Heavy metal music

Heavy metal music is a type of rock music characterized by loud, distorted electric guitars, aggressive rhythms, dramatic vocals, and extended guitar solos. There are many different varieties of heavy metal music, and new varieties continue to develop.

Heavy metal music is rooted in blues -based rock music. It is influenced by such psychedelic rock acts of the late 1960’s as the British group Cream, the American group Blue Cheer, and the American-British group the Jimi Hendrix Experience. Psychedelic rock, also called acid rock, attempted to re-create the mind-altering effects of LSD and other drugs through music. Heavy metal music is also influenced by such British hard rock bands as Led Zeppelin and The Who, and such British progressive rock bands as Hawkwind and King Crimson. Progressive rock combines rock with elements of classical music, jazz, and other forms of music.

As it became more popular, different types of heavy metal music developed, including thrash (aggressive, fast-paced) metal, speed (abrasive and extremely fast-paced) metal, Christian metal, “nu metal,” folk metal, progressive metal, death metal, and gothic or goth metal. Death metal features distorted guitars and growling vocals. Goth metal is characterized by dark, mysterious, or supernatural themes.

The British group Black Sabbath is widely considered to be the first heavy metal band. The band released its first album, Black Sabbath, in 1970. However, the term heavy metal had not yet been applied to a style of music. The term was first used in 1971 in a review of Kingdom Come, the first album by the American group Sir Lord Baltimore, in the American rock magazine Creem.

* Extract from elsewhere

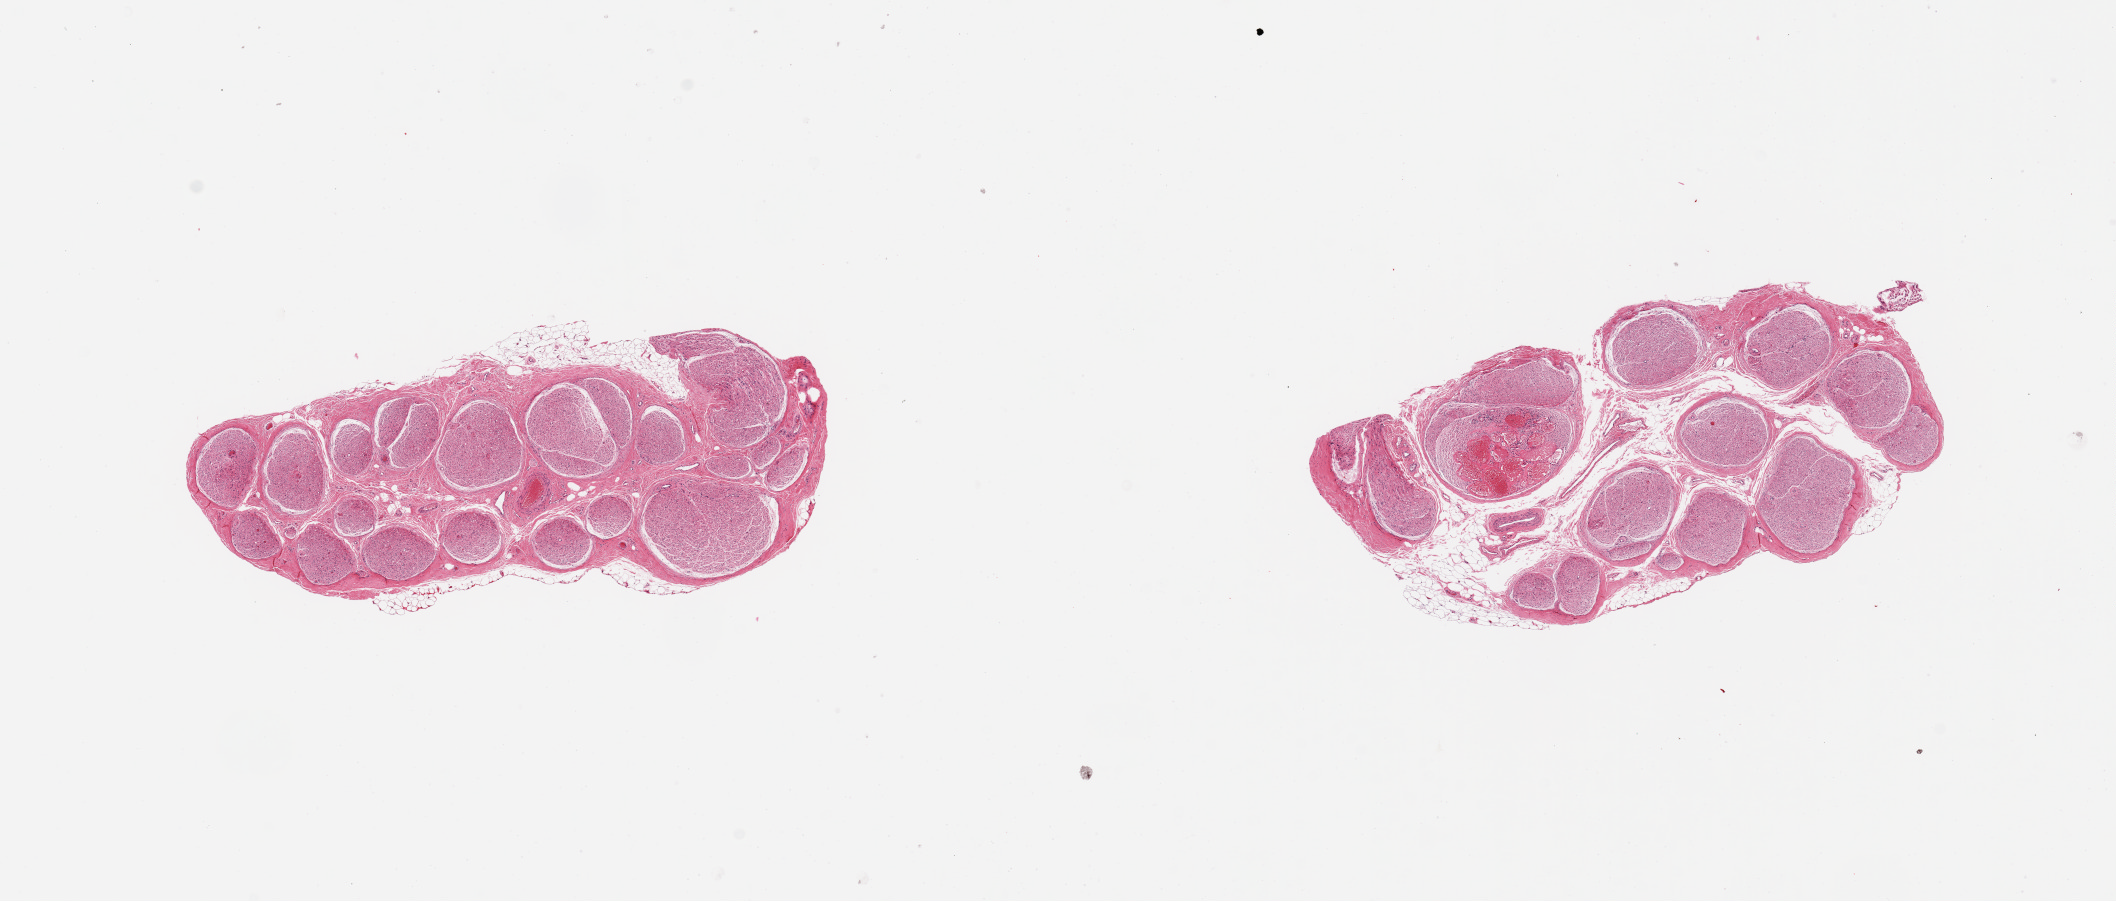
Hematoxylin and eosin (H&E) whole-slide image, whole scanned area (about 16.7 x 7.1 mm) shown as a low-resolution overview, PAXgene-fixed paraffin-embedded (PFPE) section, sampled site (target tissue): tibial nerve, donor tissue sample. Donor: female.
Review note (as recorded): 2 pieces, good specimen, trace adherent fat.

Other early heavy metal bands were the groups Deep Purple, Motörhead, UFO, and Budgie from the United Kingdom; the Irish group Thin Lizzie; the German group Scorpions; and the American group KISS. Like Black Sabbath, however, these bands were not initially classified as heavy metal.

Heavy metal music remained mostly outside the mainstream of popular music throughout much of the 1970’s. But the explosion of punk rock in the late 1970’s significantly changed the sound of heavy metal music. Punk rock has a loud, fast, and energetic sound, and punk rockers bring an angry, rebellious attitude to their music. The influence of punk was most obviously heard in such American speed metal bands as Megadeth, Metallica, and Slayer. The release of Van Halen (1978), the first album by the American rock group Van Halen, also changed the sound of heavy metal music. The fast, precise playing of the group’s guitarist Eddie Van Halen moved heavy metal music away from a simple blues-based structure to one that focused more on technical skill and innovative musicianship.

Heavy metal music’s popularity exploded in the 1980’s. In 1983, Metal Health, by the American group Quiet Riot, became the first heavy metal album to top Billboard magazine’s “Billboard 200” music chart. The British bands Judas Priest and Saxon and the American band Dio combined the brashness of punk with the theatricality of glam, a stylistically polished form of heavy metal music. These bands helped increase the popularity of heavy metal music around the world. In the late 1980’s, the cable television music network MTV helped popularize such American “hair metal bands” as Poison, Mötley Crüe, and Ratt. These bands sported exaggerated glam looks but appealed to more mainstream rock audiences.

The rise of grunge in the early 1990’s brought further attention to metal. Grunge had a raw, fiery sound and an angry, rebellious attitude. Such American grunge bands as Soundgarden, Alice in Chains, and Pearl Jam were heavily influenced by Black Sabbath, Deep Purple, and Motörhead. During the 1990’s, the American groups Metallica and Megadeth rose to the top of the rock music charts, and heavy metal music developed into other forms. Such American nu metal bands as Korn, Limp Bizkit, and Linkin Park brought elements of hip-hop, funk, and electronic music into their sounds. The American bands Sleep and Eyehategod, and the Japanese group Boris featured slower tempos and feedback. Feedback is the sound distortion created when a microphone or electric guitar picks up sound from an amplifier and sends it back through that amplifier.

Since the early 2000’s, heavy metal music has continued to branch off even further. The American bands Type O Negative and the Dillinger Escape Plan, and the Swedish group At the Gates popularized goth metal, mathcore (aggressive, rhythmically complex heavy metal), and melodic death metal.